Issue no. 45 (May/June 2007) of New Left Review is a special issue on “Globalization and Biopolitics”, guest-edited by Malcolm Bull. It contains my essay “Unnatural History”, which is part of my book project "History in Motion". It analyses current anxieties about climate change and genetic engineering—moving from Al Gore and Jared Diamond to Robert Smithson and Mark Dion via Hegel, Adorno, King Kong and J.G. Ballard. An extract:

“To some extent, current discourse follows Adorno’s deconstruction of the identification of nature with dumb, mythical being: mythical nature is itself already historical. But whereas Adorno also argued that human history results in another nature, in a return of myth, current conceptualizations of the new unnatural natural history often avoid probing the dynamic deadlock of contemporary cultural production in the process of absorbing the shockwaves of new nature—a process that sabotages possibilities for radical change even while signaling imminent collapse. The musings of liberal authors such as Jared Diamond are typical in this respect: comparing ‘ecocides’ in various historical and contemporary societies, Diamond tries to draw lessons that can be applied to the approaching global ecological disaster, but his comparative approach and focus on social, biological and psychological invariants robs the current situation of much of its specificity, and in the end we are only left with consoling ‘examples of courageous leaders and courageous people’ who did the right thing. For today’s liberals, the collapse of the existing order can only be imagined in biological and ecological terms; any social and political changes can only be minor adjustments. Even an author as concerned and informed as Diamond is unable to think beyond this limit.

"In public discourse, ‘the free market’ or ‘liberal democracy’ appear as a second nature whose collapse would be more dramatic than that of the physical environment; the latter may yet allow for some form of ‘business as usual’—especially for the financial and (therefore) genetic upper class.
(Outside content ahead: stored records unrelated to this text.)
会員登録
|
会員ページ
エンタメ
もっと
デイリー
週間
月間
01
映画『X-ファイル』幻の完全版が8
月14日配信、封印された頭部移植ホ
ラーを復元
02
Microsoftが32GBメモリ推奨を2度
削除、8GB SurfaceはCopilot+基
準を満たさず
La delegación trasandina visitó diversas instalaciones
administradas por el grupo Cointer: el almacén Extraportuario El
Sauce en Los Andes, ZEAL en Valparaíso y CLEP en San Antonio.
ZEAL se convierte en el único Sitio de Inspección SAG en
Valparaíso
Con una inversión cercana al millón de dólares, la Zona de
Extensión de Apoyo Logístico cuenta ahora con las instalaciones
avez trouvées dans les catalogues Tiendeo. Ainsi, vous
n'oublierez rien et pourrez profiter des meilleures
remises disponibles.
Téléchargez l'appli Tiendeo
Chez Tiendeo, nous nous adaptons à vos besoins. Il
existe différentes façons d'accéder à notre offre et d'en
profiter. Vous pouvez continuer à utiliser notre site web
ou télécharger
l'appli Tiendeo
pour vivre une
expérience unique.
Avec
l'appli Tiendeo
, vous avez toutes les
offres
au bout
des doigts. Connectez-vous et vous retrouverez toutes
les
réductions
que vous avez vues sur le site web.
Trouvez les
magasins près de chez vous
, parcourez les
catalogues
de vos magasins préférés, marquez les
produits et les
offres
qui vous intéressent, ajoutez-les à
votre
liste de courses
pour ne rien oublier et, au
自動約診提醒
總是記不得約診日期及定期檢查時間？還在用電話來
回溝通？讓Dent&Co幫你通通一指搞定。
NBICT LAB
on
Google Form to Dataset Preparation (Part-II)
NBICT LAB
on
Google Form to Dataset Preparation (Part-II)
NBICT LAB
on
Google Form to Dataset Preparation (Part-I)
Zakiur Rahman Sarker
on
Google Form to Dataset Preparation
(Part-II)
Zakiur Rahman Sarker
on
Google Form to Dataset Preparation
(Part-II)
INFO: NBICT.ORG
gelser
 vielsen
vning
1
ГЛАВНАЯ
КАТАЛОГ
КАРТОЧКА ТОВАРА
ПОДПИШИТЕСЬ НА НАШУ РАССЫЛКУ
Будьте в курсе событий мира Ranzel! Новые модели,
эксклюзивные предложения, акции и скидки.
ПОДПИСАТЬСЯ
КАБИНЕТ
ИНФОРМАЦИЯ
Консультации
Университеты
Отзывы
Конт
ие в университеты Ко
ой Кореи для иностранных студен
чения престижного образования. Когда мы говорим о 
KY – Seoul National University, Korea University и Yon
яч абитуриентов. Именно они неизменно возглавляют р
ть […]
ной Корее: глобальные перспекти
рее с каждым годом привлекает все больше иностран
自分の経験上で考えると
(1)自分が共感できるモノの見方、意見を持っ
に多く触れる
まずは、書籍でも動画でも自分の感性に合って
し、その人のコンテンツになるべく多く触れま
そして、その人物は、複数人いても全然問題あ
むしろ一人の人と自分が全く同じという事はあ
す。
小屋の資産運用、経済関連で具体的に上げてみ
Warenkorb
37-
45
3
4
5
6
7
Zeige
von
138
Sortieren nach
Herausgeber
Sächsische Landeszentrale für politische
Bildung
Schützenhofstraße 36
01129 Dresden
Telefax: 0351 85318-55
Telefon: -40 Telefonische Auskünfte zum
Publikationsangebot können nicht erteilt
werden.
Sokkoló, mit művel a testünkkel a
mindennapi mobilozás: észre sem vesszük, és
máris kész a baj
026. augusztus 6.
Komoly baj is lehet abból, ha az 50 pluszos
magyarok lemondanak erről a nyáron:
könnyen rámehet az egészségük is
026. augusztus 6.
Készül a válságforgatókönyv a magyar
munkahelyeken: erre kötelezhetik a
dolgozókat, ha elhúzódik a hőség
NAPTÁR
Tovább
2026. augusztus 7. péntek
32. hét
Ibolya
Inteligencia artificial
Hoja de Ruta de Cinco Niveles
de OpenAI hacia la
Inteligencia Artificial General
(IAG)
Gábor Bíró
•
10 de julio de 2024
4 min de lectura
Contemporary culture is often branded ahistorical, as being marked by repetitious vogues and industrial nostalgia; this state would appear to be shattered now that history reasserts itself as natural history in a period of revolutionary turmoil. But even if the consensus now is that current global warming cannot be explained in terms of normal fluctuations in the earth’s temperature, the human and therefore social and political component of this development is minimized; man-made nature is naturalized, the new (un)natural history presented as fate. The truly terrifying notion is not that it is irreversible, but that it actually might be reversible—at the cost of radically changing the economical and social order.”